Ross McConnell

Personal information
- Born: Glasnevin, County Dublin
- Height: 6 ft 3 in (191 cm)

Sport
- Sport: Gaelic football
- Position: Midfield

Club
- Years: Club
- 2005–: St Oliver Plunketts/Eoghan Ruadh

Inter-county
- Years: County / Apps (scores)
- 2007–2012: Dublin / 32 (0-5)

Inter-county titles
- Leinster titles: 4
- All-Irelands: 1

= Ross McConnell =

Irish Gaelic footballer

Ross McConnell is an Irish Gaelic footballer who plays for the St Oliver Plunketts/Eoghan Ruadh club and for the senior Dublin county team. McConnell is 6'3" tall

==Playing career==
===Inter-county===
McConnell made his league debut for Dublin against Limerick on Saturday 10 February 2007, in Dublin's first league win of the season.
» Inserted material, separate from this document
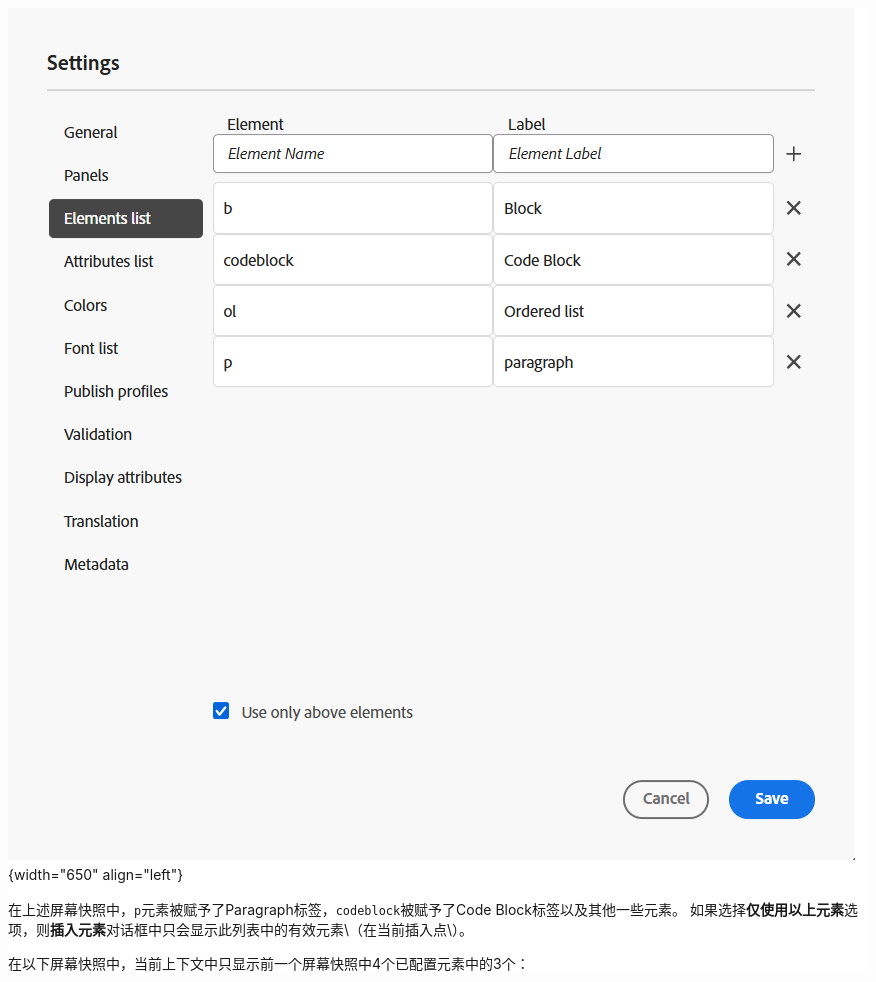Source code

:   ![](images/editor-setting-element-list.png){width="650" align="left"}

在上述屏幕快照中，`p`元素被赋予了Paragraph标签，`codeblock`被赋予了Code Block标签以及其他一些元素。 如果选择&#x200B;**仅使用以上元素**&#x200B;选项，则&#x200B;**插入元素**&#x200B;对话框中只会显示此列表中的有效元素\（在当前插入点\）。

在以下屏幕快照中，当前上下文中只显示前一个屏幕快照中4个已配置元素中的3个：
Dublin won the game by a scoreline of 0-14 to 1-10. He made his championship debut for Dublin against Meath in the quarter-final of the Leinster Senior Football Championship at Croke Park and played full back on the side which won the Leinster Senior football Championship on Sunday July 15. Ross was on Dublins winning team for the 2008 O'Byrne Cup winning team which defeated Longford in the final.

McConnell was sent off during the defeat to Cork in the 2010 All-Ireland semi-final.

==Family life==
McConnell's father played with Meath in the 1970s, while his grandfather Kevin senior was an All-Ireland medal winner with Meath in 1949 and 1954.